START Material shown

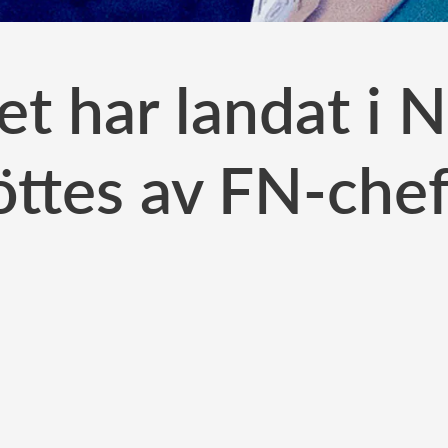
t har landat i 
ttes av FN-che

END Material shown
START Material shown

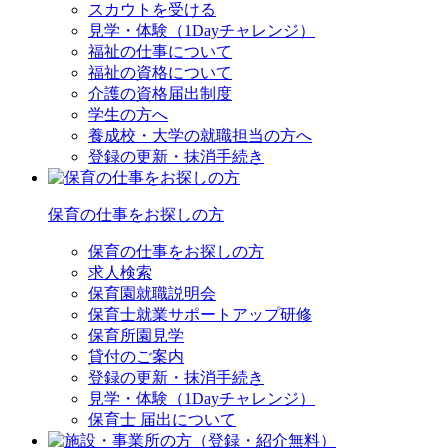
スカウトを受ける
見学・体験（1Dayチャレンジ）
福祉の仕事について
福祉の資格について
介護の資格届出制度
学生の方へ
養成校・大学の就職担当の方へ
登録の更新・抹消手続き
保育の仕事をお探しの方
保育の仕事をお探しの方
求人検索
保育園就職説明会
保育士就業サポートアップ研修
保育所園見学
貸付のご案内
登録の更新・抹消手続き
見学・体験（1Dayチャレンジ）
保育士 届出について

END Material shown
START Material shown

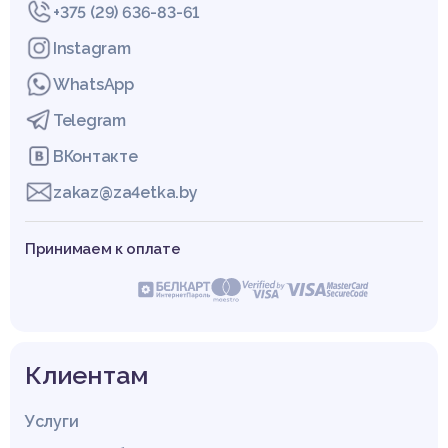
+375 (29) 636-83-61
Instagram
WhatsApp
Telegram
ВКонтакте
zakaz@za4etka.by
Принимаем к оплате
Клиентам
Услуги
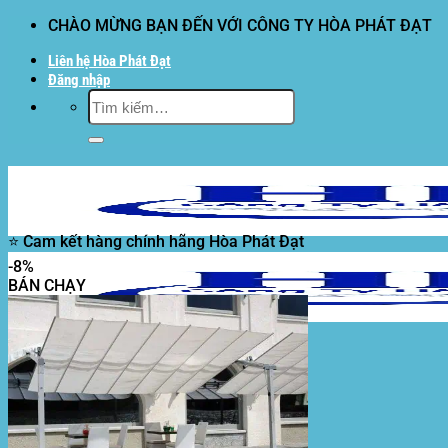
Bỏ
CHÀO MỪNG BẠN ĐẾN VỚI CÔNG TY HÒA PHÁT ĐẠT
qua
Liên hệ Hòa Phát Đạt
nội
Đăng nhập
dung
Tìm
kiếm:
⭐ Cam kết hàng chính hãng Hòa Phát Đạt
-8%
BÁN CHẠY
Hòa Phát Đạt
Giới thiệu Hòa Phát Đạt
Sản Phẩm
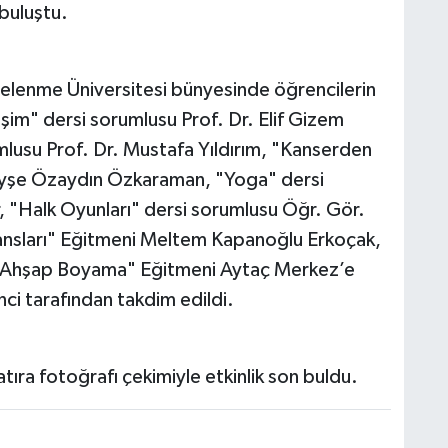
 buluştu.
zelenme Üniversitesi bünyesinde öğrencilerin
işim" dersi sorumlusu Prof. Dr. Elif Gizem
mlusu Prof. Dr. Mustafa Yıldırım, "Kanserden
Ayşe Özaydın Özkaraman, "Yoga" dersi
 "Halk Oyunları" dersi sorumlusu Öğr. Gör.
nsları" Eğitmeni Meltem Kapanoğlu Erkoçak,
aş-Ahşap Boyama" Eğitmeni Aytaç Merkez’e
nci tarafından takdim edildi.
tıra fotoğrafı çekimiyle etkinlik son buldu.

END Material shown

Task
Please return a copy of each line in the entries that has the string "sorumlusu".

Answer to the exercise
işim" dersi sorumlusu Prof. Dr. Elif Gizem
 "Halk Oyunları" dersi sorumlusu Öğr. Gör.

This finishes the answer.